Exercise goal -
Rewrite the records from the start through the line containing "cdc_acm: USB Abstract", putting "detectors" in place of "sensors" and leaving everything else the same.

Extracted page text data
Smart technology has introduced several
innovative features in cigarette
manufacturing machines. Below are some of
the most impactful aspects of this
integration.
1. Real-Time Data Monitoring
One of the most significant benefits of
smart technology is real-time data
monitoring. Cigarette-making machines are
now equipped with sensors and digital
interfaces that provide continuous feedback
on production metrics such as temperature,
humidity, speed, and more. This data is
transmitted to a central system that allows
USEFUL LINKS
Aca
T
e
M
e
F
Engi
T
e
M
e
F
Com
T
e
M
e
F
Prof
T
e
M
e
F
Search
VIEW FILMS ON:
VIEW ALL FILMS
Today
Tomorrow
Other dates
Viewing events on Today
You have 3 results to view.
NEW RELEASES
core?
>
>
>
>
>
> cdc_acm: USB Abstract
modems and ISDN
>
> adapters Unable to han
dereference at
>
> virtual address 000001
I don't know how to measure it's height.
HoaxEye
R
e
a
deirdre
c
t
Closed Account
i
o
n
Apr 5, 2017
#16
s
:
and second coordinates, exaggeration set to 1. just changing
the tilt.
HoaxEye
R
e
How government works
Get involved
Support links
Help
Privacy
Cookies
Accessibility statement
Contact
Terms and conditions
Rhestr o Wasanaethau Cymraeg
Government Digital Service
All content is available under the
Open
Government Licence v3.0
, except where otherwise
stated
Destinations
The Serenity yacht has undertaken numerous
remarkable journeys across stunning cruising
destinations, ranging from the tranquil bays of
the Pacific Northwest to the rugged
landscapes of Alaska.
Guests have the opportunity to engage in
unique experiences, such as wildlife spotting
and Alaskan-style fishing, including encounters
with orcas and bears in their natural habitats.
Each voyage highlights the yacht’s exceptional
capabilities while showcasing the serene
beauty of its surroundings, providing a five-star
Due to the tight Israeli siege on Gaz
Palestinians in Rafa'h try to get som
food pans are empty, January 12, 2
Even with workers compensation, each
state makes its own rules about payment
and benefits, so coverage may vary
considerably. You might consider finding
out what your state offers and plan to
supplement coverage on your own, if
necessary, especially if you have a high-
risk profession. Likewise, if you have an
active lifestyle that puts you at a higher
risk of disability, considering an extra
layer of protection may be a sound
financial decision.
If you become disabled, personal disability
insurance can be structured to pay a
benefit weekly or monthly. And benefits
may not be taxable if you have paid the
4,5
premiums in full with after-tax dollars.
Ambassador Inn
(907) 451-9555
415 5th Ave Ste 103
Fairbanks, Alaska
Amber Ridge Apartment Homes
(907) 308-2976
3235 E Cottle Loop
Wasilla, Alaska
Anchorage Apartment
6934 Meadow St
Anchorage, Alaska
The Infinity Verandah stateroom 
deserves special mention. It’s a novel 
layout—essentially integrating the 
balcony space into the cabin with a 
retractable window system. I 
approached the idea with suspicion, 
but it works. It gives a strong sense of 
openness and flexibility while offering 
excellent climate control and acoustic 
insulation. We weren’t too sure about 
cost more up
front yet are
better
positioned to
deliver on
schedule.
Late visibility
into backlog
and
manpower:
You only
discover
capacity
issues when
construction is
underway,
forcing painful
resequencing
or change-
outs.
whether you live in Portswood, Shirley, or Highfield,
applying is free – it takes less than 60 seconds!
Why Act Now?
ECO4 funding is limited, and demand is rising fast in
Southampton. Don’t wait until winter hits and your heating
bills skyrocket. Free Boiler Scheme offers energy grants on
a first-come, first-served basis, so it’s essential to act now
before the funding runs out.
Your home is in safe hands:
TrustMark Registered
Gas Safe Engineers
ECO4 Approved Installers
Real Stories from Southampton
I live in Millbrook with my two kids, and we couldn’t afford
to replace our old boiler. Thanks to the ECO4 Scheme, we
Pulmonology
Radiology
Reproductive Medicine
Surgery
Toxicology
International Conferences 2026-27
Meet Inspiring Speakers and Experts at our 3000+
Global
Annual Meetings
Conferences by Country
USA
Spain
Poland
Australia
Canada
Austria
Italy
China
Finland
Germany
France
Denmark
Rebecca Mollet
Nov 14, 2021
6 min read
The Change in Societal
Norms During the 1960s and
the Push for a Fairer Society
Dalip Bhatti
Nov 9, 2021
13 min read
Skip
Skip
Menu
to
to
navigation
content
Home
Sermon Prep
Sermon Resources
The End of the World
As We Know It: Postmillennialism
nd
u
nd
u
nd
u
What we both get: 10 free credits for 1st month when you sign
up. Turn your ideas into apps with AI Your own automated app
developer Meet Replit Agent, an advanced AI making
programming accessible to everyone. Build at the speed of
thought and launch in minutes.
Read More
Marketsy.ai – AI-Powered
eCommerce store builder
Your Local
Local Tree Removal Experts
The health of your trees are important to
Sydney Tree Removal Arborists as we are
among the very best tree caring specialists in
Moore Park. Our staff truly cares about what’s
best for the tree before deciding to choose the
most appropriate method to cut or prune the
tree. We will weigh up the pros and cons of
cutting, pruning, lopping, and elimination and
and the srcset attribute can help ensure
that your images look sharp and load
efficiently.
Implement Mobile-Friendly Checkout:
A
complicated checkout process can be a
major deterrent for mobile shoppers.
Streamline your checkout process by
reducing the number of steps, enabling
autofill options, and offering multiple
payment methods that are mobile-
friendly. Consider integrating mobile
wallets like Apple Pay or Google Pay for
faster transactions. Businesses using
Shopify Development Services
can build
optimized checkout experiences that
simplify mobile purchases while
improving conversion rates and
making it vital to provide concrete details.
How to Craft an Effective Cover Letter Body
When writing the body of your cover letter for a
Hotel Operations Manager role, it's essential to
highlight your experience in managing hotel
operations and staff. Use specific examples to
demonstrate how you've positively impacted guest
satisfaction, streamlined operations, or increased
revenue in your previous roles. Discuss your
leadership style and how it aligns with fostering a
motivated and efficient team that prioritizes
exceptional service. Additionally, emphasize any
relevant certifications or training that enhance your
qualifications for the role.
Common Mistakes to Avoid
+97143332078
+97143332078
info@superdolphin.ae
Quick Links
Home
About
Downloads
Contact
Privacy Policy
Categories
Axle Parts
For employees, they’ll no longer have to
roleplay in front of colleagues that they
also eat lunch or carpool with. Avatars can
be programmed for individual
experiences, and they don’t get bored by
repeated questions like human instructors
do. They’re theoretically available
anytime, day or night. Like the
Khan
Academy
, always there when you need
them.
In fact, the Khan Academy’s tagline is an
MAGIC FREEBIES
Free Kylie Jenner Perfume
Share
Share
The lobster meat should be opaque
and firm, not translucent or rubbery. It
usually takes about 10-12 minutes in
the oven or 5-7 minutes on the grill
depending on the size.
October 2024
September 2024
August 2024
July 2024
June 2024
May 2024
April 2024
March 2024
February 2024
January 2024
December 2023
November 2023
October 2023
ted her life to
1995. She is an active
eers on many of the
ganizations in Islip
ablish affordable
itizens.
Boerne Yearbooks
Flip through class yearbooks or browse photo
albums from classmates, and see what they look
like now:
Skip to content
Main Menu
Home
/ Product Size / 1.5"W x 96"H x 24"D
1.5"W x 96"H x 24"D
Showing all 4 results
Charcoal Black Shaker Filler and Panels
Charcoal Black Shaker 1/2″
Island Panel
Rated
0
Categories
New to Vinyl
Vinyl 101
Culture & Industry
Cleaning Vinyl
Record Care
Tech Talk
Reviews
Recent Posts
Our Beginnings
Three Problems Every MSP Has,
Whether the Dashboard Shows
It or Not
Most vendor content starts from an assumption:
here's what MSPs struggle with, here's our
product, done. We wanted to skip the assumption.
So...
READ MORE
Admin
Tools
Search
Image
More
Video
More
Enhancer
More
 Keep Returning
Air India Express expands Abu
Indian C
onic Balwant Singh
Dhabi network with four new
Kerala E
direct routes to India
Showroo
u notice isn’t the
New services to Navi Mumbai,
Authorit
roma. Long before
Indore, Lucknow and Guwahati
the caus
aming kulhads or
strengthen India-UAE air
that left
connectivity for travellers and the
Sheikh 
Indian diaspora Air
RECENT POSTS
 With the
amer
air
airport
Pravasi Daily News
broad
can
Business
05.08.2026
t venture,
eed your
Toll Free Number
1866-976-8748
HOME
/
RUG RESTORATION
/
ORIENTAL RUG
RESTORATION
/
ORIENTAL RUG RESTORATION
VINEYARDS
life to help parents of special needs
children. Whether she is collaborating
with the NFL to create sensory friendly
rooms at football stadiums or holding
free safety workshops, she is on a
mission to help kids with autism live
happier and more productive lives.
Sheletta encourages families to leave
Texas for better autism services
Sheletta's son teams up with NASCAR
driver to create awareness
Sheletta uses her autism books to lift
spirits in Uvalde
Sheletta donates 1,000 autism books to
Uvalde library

Exercise output -
Smart technology has introduced several
innovative features in cigarette
manufacturing machines. Below are some of
the most impactful aspects of this
integration.
1. Real-Time Data Monitoring
One of the most significant benefits of
smart technology is real-time data
monitoring. Cigarette-making machines are
now equipped with detectors and digital
interfaces that provide continuous feedback
on production metrics such as temperature,
humidity, speed, and more. This data is
transmitted to a central system that allows
USEFUL LINKS
Aca
T
e
M
e
F
Engi
T
e
M
e
F
Com
T
e
M
e
F
Prof
T
e
M
e
F
Search
VIEW FILMS ON:
VIEW ALL FILMS
Today
Tomorrow
Other dates
Viewing events on Today
You have 3 results to view.
NEW RELEASES
core?
>
>
>
>
>
> cdc_acm: USB Abstract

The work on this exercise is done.